> **Work required**: Pull out each line of the records that contains the string "december".

::::::

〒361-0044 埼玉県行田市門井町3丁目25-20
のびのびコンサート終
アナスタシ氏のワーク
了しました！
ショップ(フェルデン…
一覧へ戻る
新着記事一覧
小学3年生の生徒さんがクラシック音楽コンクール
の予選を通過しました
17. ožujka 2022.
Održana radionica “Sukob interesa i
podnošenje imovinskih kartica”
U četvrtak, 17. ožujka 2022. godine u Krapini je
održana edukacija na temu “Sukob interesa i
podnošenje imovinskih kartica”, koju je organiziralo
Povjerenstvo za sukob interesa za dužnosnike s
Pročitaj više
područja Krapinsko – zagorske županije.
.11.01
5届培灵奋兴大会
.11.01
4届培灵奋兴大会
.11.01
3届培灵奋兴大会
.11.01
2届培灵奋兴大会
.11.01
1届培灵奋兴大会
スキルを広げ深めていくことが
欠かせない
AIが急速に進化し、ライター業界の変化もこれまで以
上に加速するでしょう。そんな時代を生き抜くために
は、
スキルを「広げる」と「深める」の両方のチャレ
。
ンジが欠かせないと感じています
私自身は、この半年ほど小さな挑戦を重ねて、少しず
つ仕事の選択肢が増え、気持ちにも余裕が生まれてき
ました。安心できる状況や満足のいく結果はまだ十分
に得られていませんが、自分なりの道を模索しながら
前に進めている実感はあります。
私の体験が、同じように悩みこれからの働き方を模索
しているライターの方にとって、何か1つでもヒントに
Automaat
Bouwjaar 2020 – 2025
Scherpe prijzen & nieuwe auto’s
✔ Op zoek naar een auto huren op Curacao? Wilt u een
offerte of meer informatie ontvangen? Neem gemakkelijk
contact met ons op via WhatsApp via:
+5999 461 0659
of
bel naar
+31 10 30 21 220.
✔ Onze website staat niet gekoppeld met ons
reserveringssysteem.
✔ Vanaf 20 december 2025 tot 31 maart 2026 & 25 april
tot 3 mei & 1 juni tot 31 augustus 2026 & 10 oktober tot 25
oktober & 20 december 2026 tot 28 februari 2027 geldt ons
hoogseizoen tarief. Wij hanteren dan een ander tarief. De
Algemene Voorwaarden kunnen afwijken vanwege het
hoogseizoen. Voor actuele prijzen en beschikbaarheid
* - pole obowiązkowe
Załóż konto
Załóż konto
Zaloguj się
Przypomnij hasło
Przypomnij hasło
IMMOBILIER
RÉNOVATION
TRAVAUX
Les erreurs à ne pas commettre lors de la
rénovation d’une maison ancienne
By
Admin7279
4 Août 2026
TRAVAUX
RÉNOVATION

::::::

> **Response to this exercise**:
✔ Vanaf 20 december 2025 tot 31 maart 2026 & 25 april
oktober & 20 december 2026 tot 28 februari 2027 geldt ons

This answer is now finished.